Feedback (and the ability to respond to feedback by updating a model or by changing future behavior) is the single most critical element of a learning system -- in fact, without feedback, it is impossible to learn anything. However, the brain consists of probably trillions of nested feedback loops, and the emergent behavior of a system incorporating even just a few linked feedback loops can be hard to characterize. It is critical to understand how the vast number of interacting feedback loops in the brain work together harmoniously at different scales if we hope to build a brain-like system. We have a lot of work to do to understand the global and local behavioral rules in the brain that together lead to its emergent properties.

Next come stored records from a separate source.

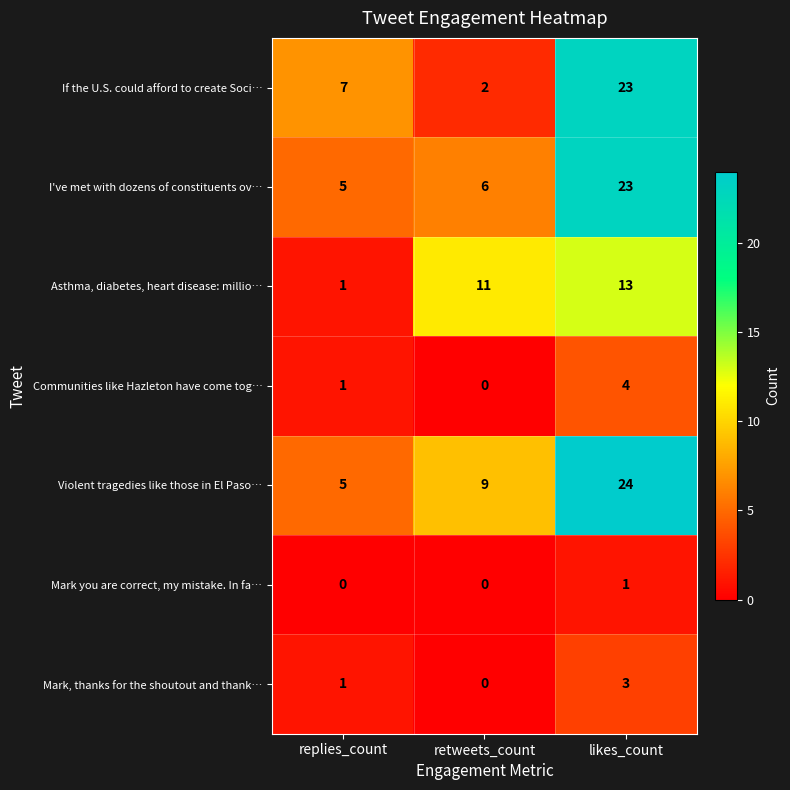

Is it true that Mark, thanks for the shoutout and thank… equals 1 at replies_count?

True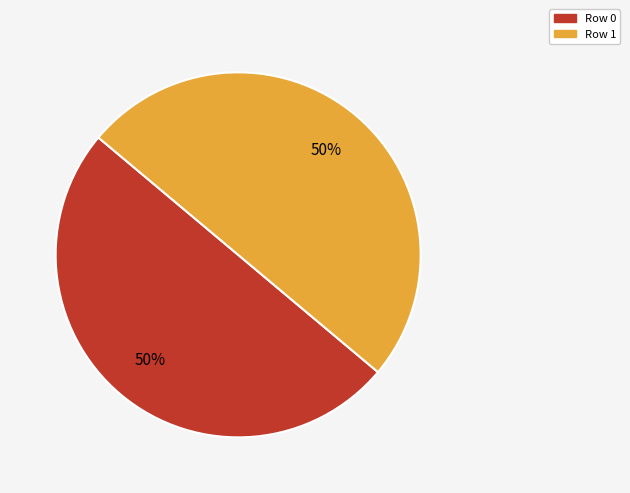

To the nearest percent, what is the average slice percentage?

50%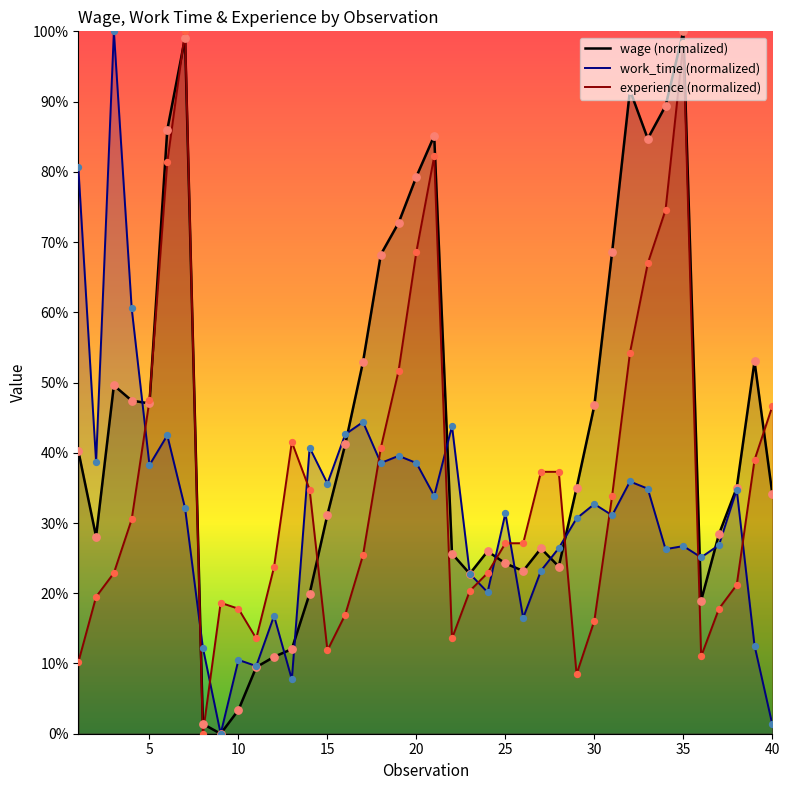

Which series reaches the maximum Y coordinate?

wage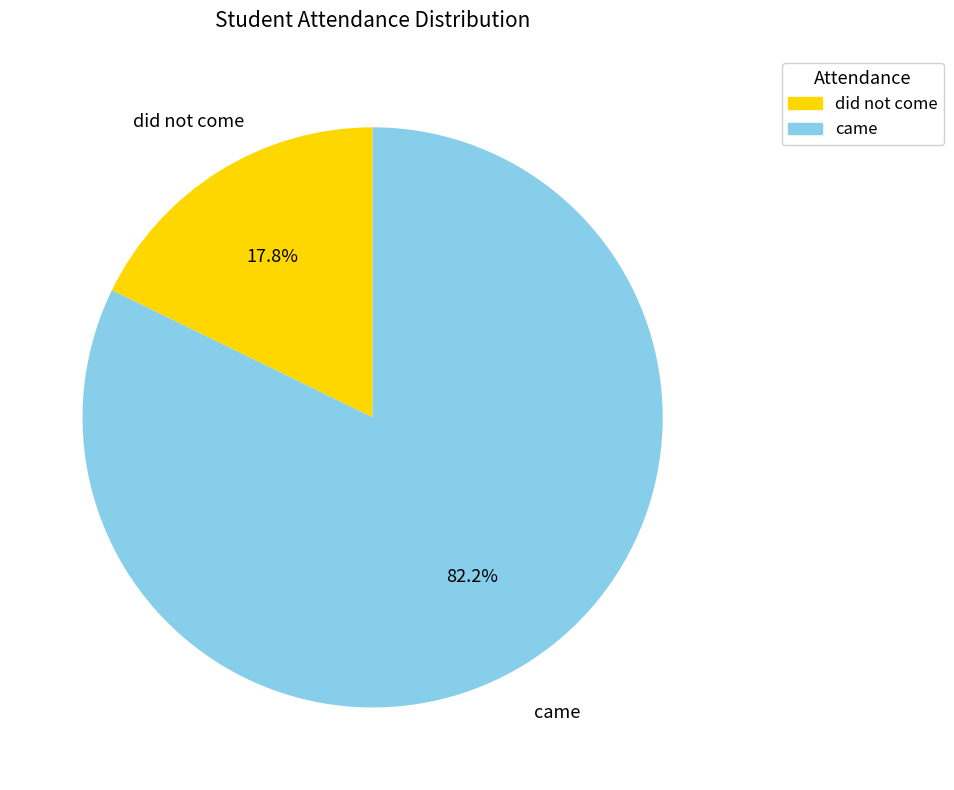

Is there any slice that represents more than half of the pie?

Yes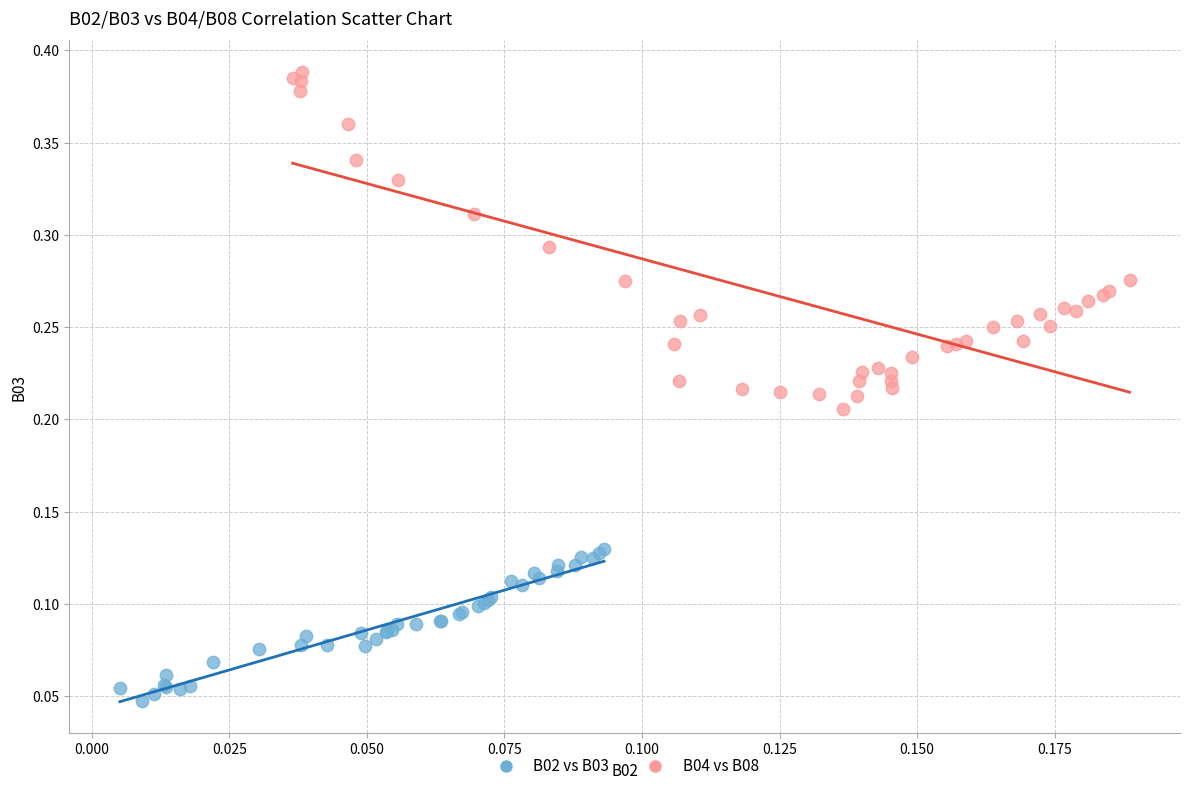

Which series reaches the minimum Y coordinate?

B02 vs B03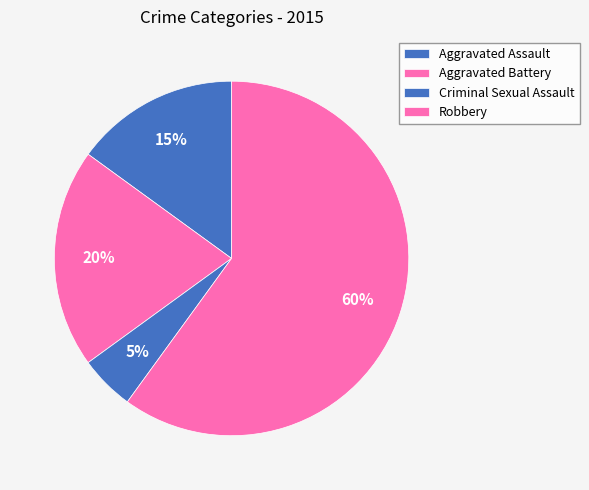

How many segments does this pie chart have?

4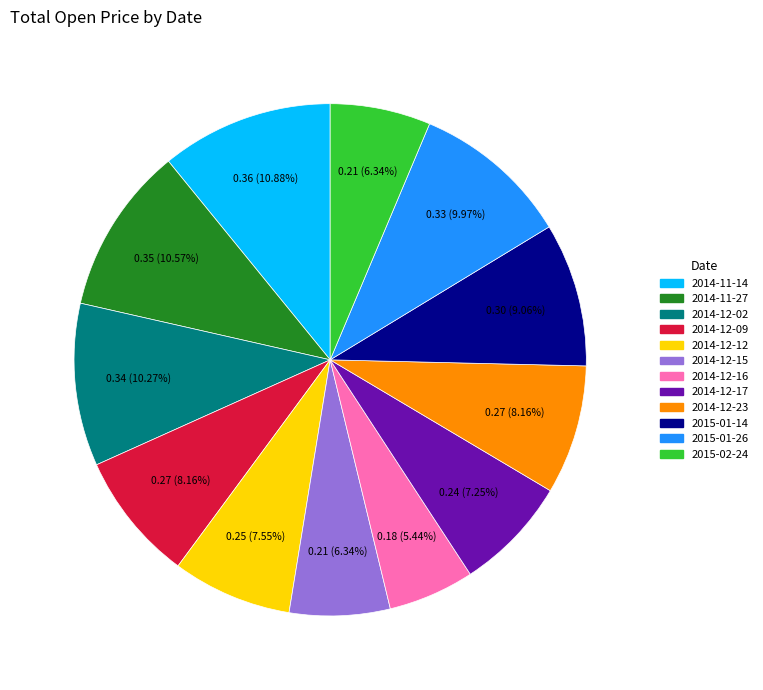

True or false: 2015-01-26 accounts for 10% of the total.

True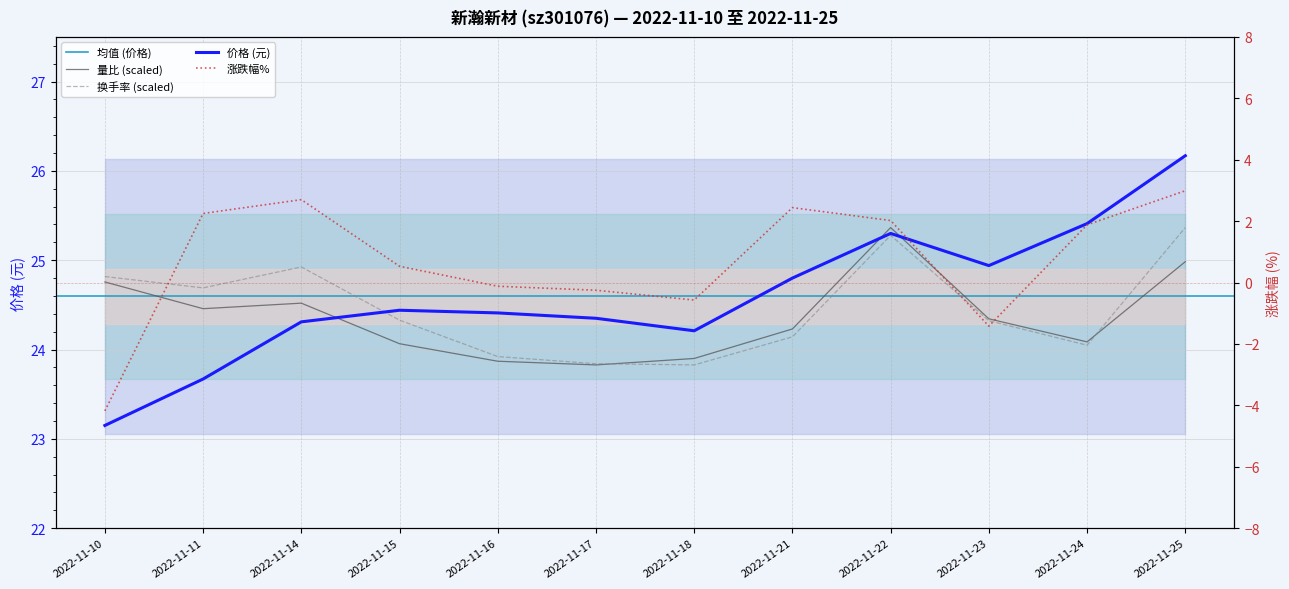

At which label is 量比 closest to 24?

2022-11-15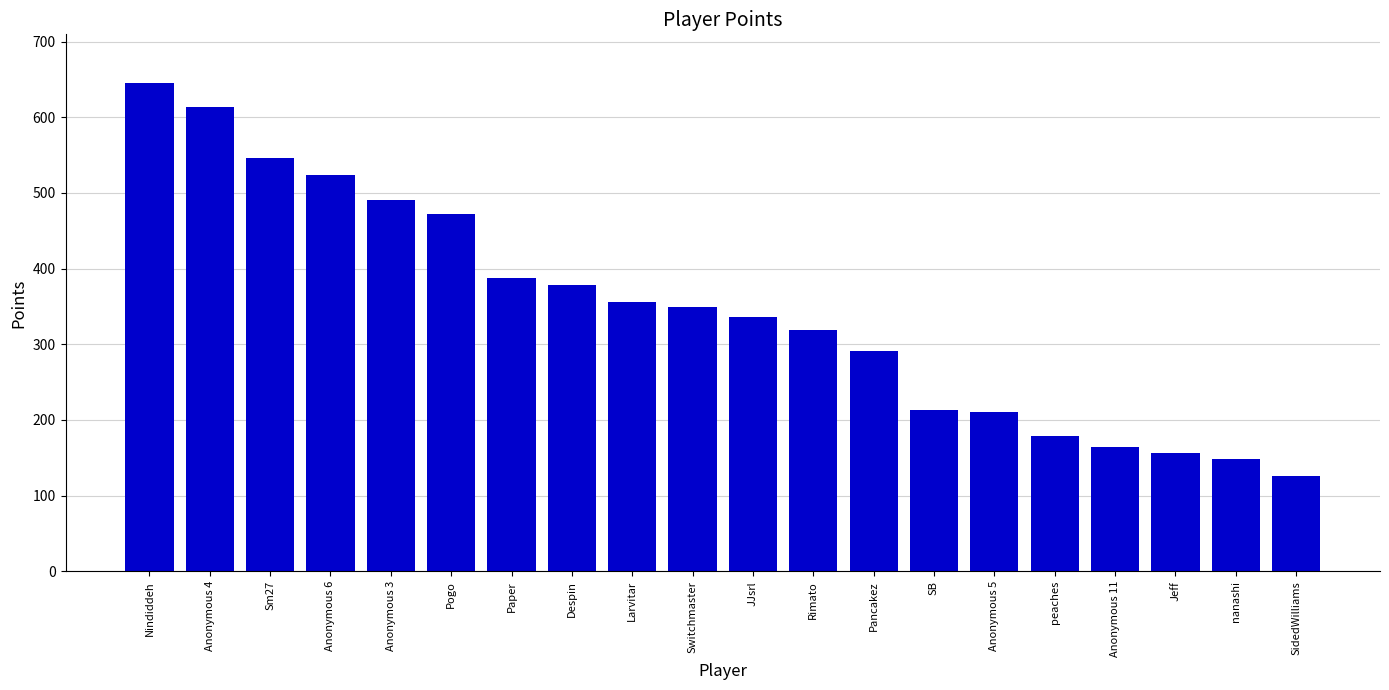

What is the sum of all values?

6902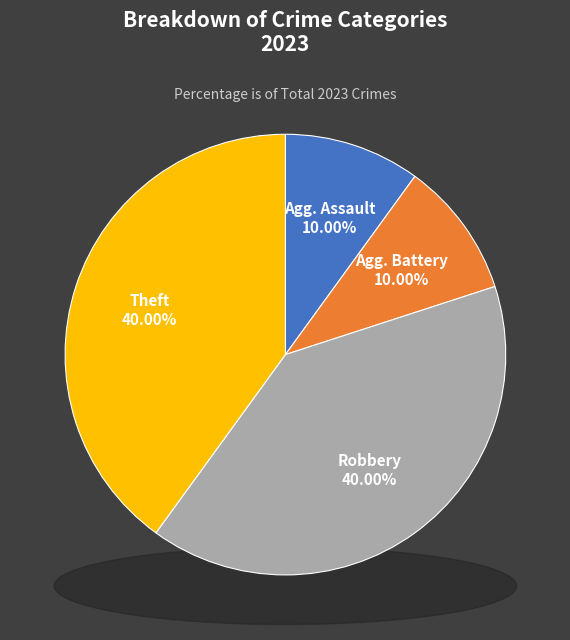

Count the number of slices in the pie.

4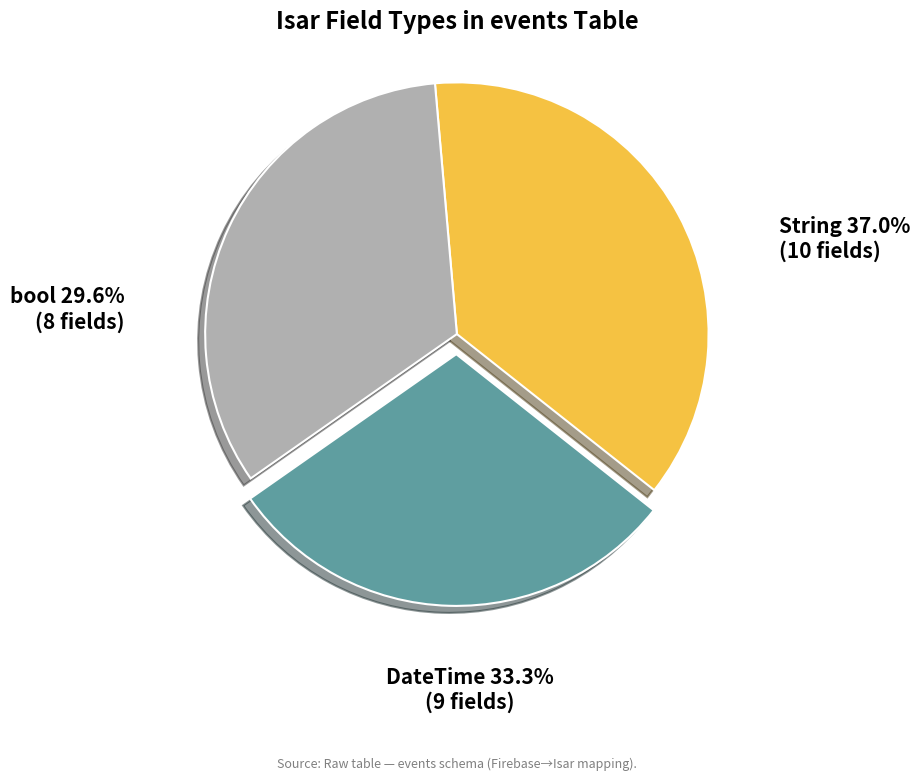

Is it true that String is 37% of the pie?

True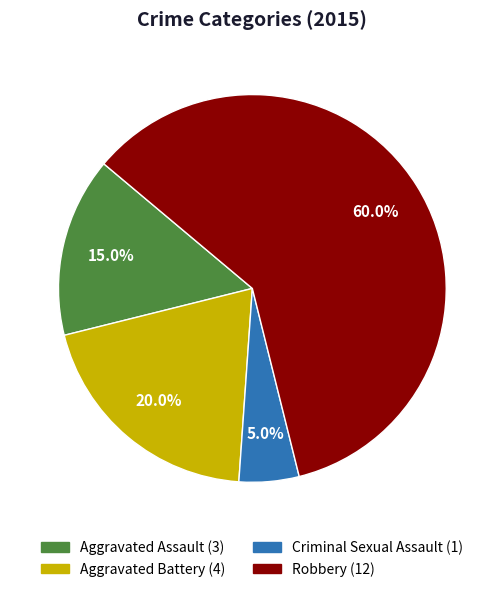

To the nearest percent, what is the combined percentage of Criminal Sexual Assault and Robbery?

65%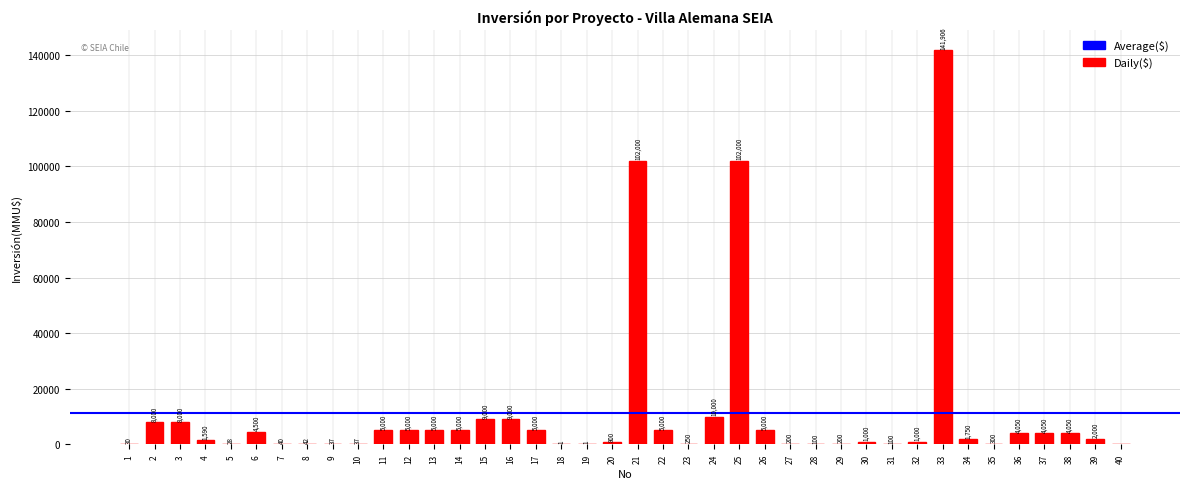

What is the sum of all values?

451062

The use of feedback in machine learning has so far mostly been limited to the process of minimization of test-set error during training (through the process of backpropagation or an analog). Time series feedback loops in recurrent networks are also immensely powerful though, and these can be trained using backpropagation through time. Recurrent networks and other time series based models can be used for temporal prediction ("Memory prediction framework" in Wikipedia). Prediction is a fundamental property of intelligence: the brain is constantly simulating the world around it on a subconscious level, comparing the observed to the expected, and then updating the predictive model to minimize the error and taking corrective action based on unexpected contingencies. Temporal prediction is a core concept in Jeff Hawkins' book On Intelligence, however Jeff's HTM framework is far too rigid and discrete in the implementation of these ideas to be generally applicable to substantial real-world problems.

How to build a brain

Building a computational structure with multiscale, feedback-based, predictive properties similar to those in the brain is critical to creating machine intelligence that will be useful in the human realm. Until we figure out how to do this, we're stuck with machine learning amounting to nothing more than the process of learning arbitrary function approximators.

Jeff Hawkins' HTM framework looks a lot more like a big Boolean logic network than the soft, fuzzy Bayesian belief network present in the brain. The basic ideas behind HTM are sound, but we need to replace HTM's regular, binarized, absolute-coordinate grid system with something more amorphous, reconfigurable and fuzzy, and we need to propagate Bayesian beliefs rather than binary signals. Building such a system so that it has the desired behavior will be a hard engineering challenge, but the resulting system should be, ironically, much closer to the principles Jeff describes in his own book.

Most importantly, however, we will have built something that functions a lot more like the human brain than most existing machine learning algorithms -- something that, through having a cognitive "impedance" correctly matched to the human brain, will more naturally interface with and extend our own intelligence.